### ASSIGNED TASK 1
In the Lime security program text, substitute "CVSS 3.1" for "CVSS 3.0" and give the passage starting at "Ratings and Rewards" and ending at "the previous policy.".
### ASSIGNED TASK 2
Resume the Lime security program text after its last sentence.

### TEXT FOR ANALYSIS
====================
This program is dedicated to perceived online security issues that may affect many people on Lime. If you're having issues related to your individual account, please visit our Help Center

Ratings and Rewards

For the initial prioritization and rating of findings, this program will use the Bugcrowd Vulnerability Rating Taxonomy.

Internally Lime will use a CVSS 3.0 score to determine the severity of the vulnerability, the overall risk is determined by the Severity of the vulnerability, ease of exploitation, and business impact on Lime. The severity/Vulnerability rating only determines the “Severity of the vulnerability”. The overall risk rating can be different from the severity rating of the vulnerability. If the risk rating is reduced after Bugcrowd triage, the Lime security team will provide a detailed explanation as to why they made the change.

TERMS

This term is effective as of Sept 18, 2023 All reports submitted prior to this date will adhere to the previous policy.
====================
### INFORMATION PROVIDED
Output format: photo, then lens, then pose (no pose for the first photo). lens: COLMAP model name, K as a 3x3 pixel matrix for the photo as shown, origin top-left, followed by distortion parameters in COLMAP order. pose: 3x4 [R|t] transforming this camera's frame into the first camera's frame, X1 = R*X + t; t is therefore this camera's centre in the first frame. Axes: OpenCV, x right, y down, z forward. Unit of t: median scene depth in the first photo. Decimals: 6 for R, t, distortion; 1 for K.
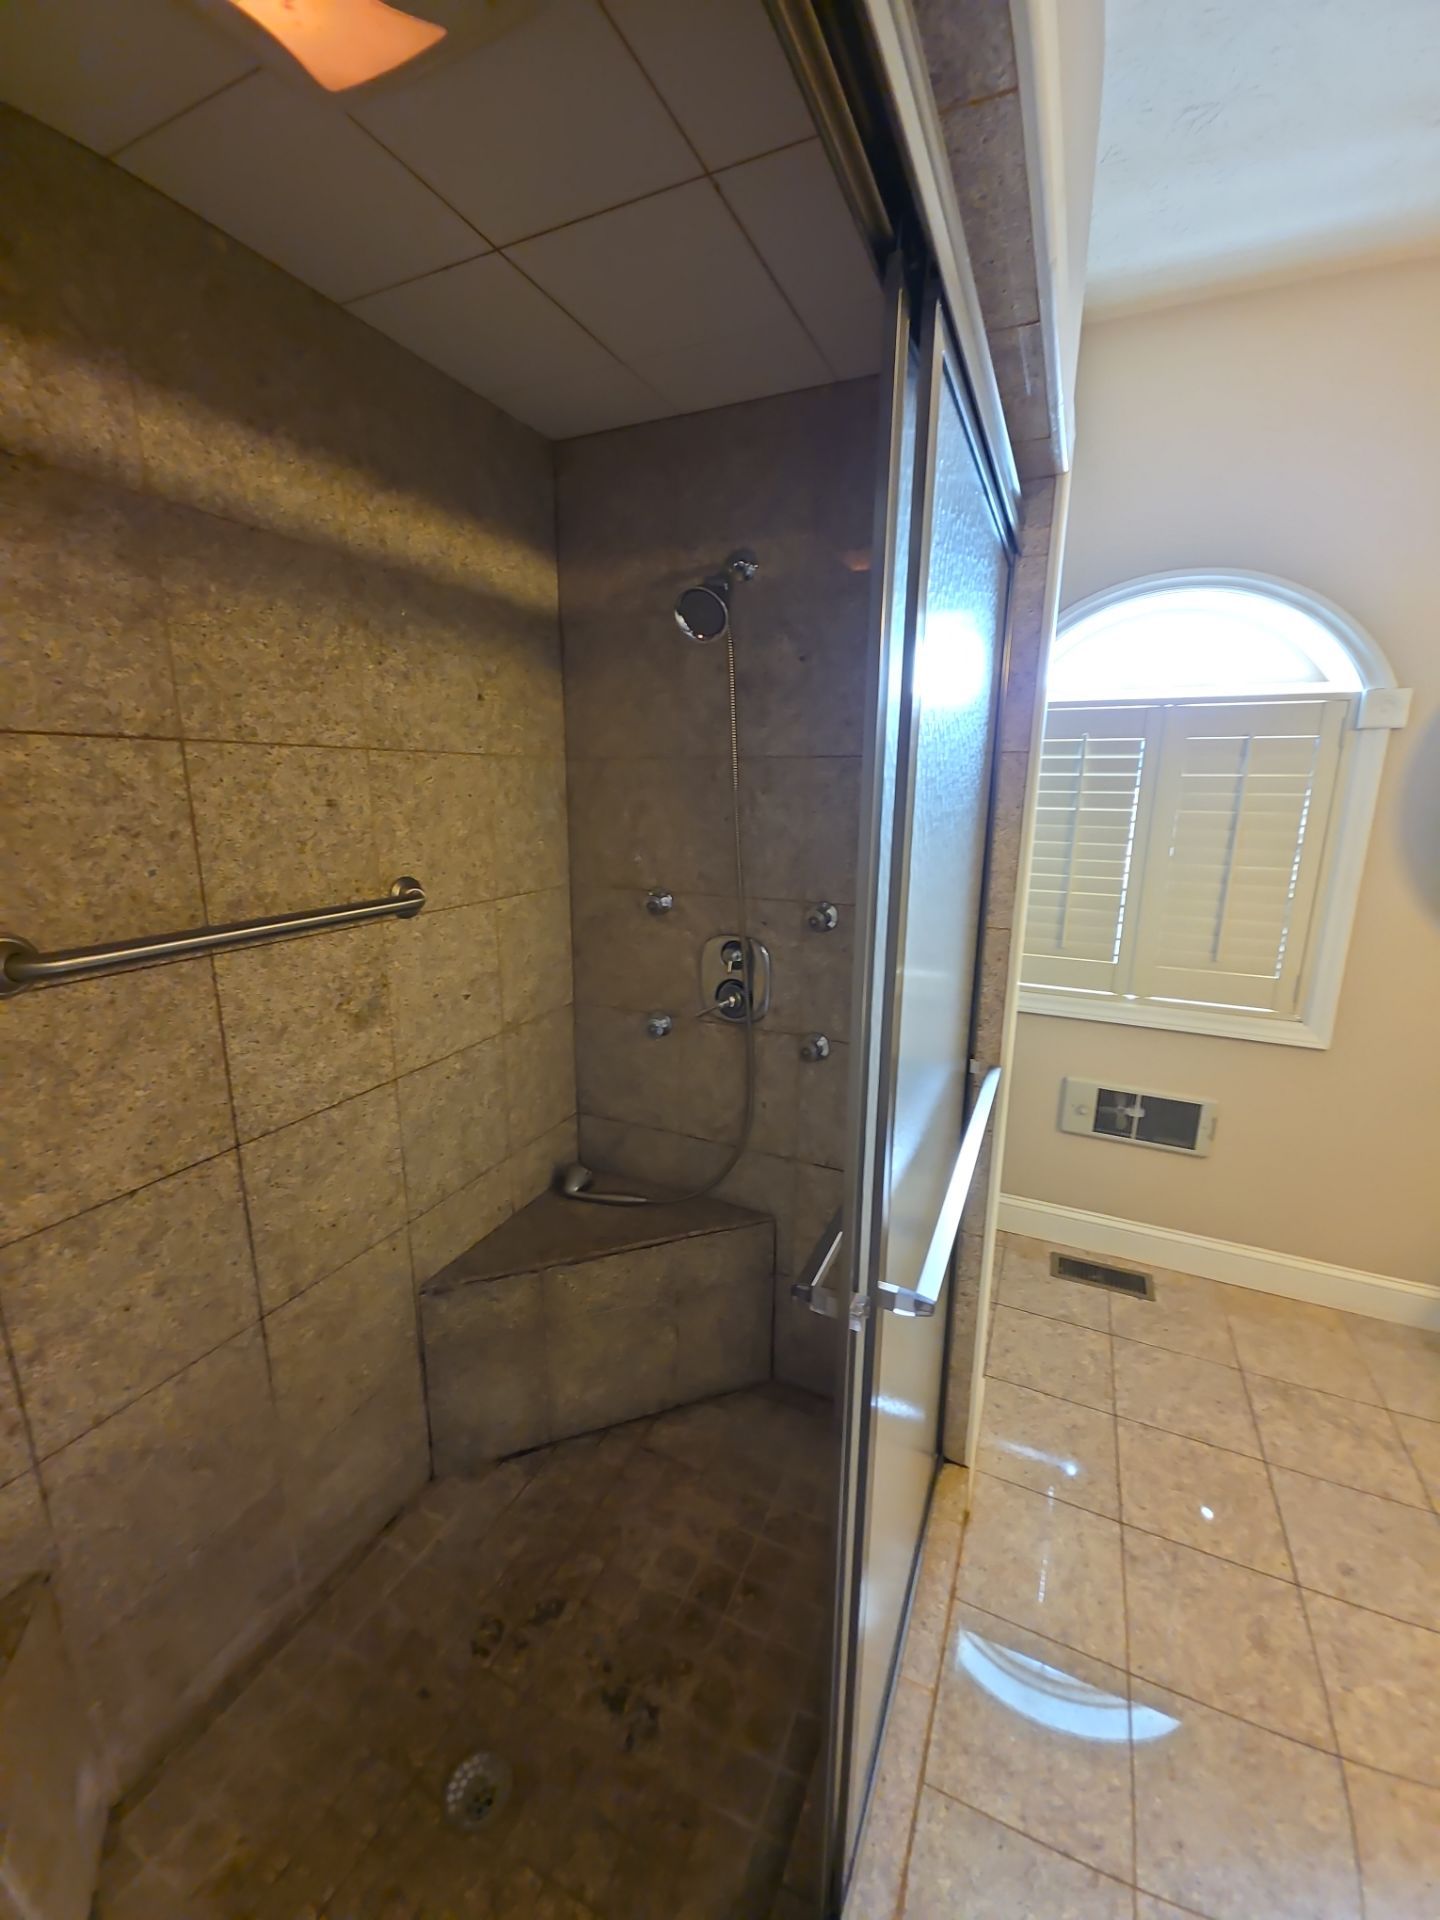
lens RADIAL K [[763.2, 0, 712.1], [0, 763.2, 950.3], [0, 0, 1]] dist [0.002444, -0.002637]
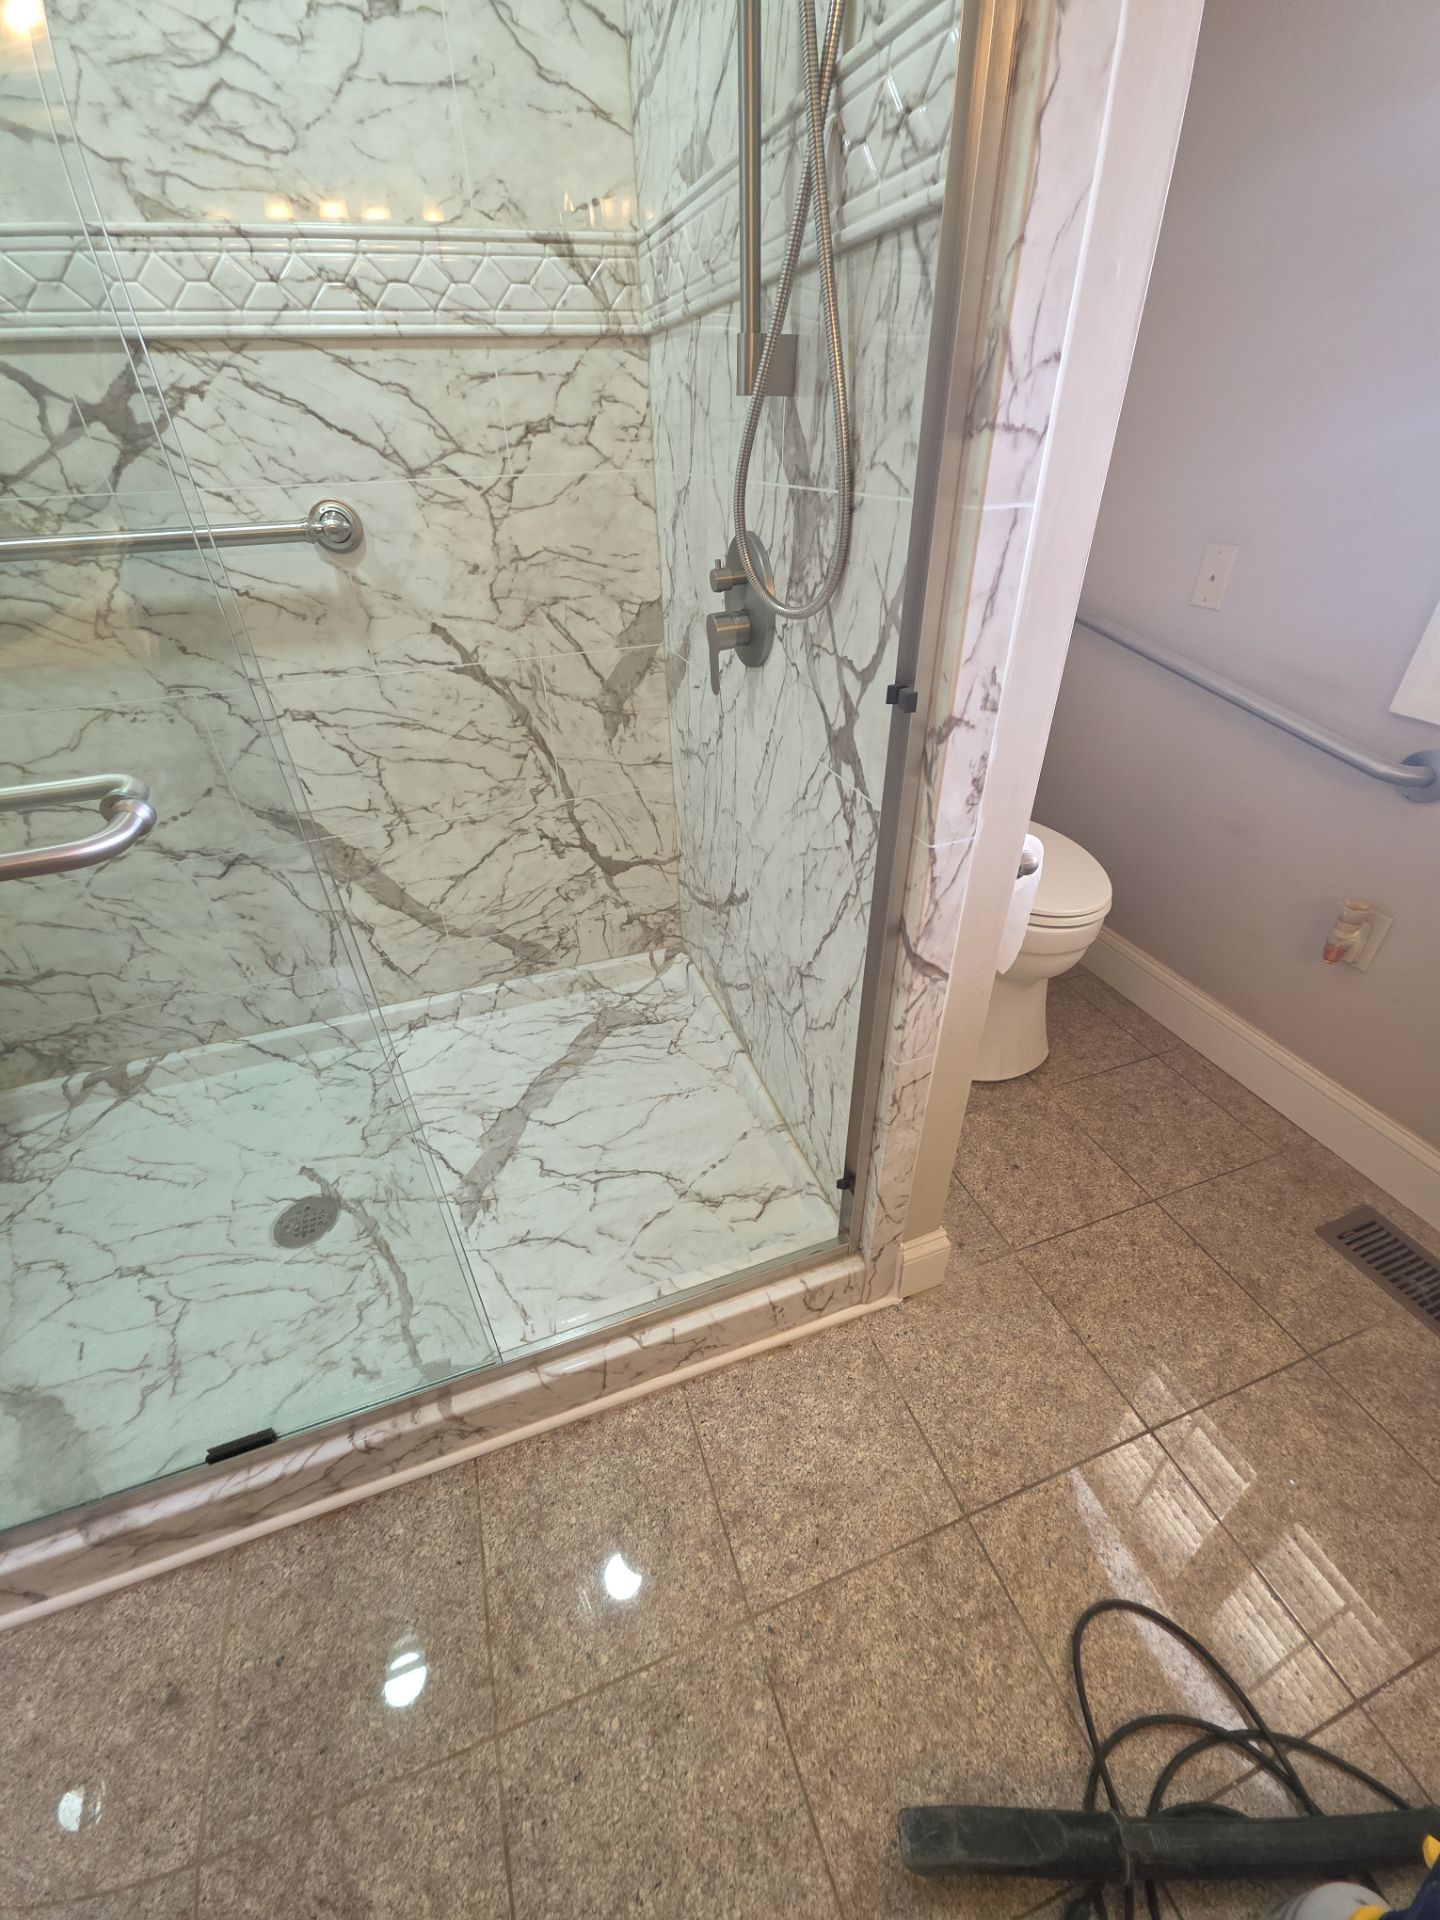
lens RADIAL K [[760.3, 0, 714.9], [0, 760.3, 946.8], [0, 0, 1]] dist [0.013744, -0.008820]
pose [[0.701882, 0.375564, -0.605238, 0.626551], [-0.120533, 0.900073, 0.418736, 0.089138], [0.702021, -0.220952, 0.677013, 0.558401]]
====================
### REPLY 1
Ratings and Rewards

For the initial prioritization and rating of findings, this program will use the Bugcrowd Vulnerability Rating Taxonomy.

Internally Lime will use a CVSS 3.1 score to determine the severity of the vulnerability, the overall risk is determined by the Severity of the vulnerability, ease of exploitation, and business impact on Lime. The severity/Vulnerability rating only determines the “Severity of the vulnerability”. The overall risk rating can be different from the severity rating of the vulnerability. If the risk rating is reduced after Bugcrowd triage, the Lime security team will provide a detailed explanation as to why they made the change.

TERMS

This term is effective as of Sept 18, 2023 All reports submitted prior to this date will adhere to the previous policy.

### REPLY 2
Responsible Disclosure Guidelines

We will investigate legitimate reports and make every effort to quickly correct any vulnerability. To encourage responsible reporting, we will not take legal action against you nor ask law enforcement to investigate you, so long as you comply with the Terms.

1. Do not access or modify data that does not belong to you. If you are able to gain access to or modify data that belongs to Lime, other customers, or Lime vendors during the course of your research, you must take the following actions:
   • Immediately stop your activities,
   • Disclose your findings to Lime as soon as possible (but no later than 24 hours after discovery). Your findings should include details of the vulnerability, including information needed to reproduce and validate the vulnerability and a Proof of Concept (POC),
   • Wait for further instructions from the Lime team.
2. Make a good faith effort to avoid privacy violations, destruction of data, and interruption or degradation of our services.
3. Give Lime a reasonable time to correct the issue before making any information public. In certain circumstances, Lime may request that you not disclose your findings or to delay disclosure until we can ensure that the matter has been adequately addressed. You may not disclose confirmed, unresolved vulnerabilities without approval from Lime.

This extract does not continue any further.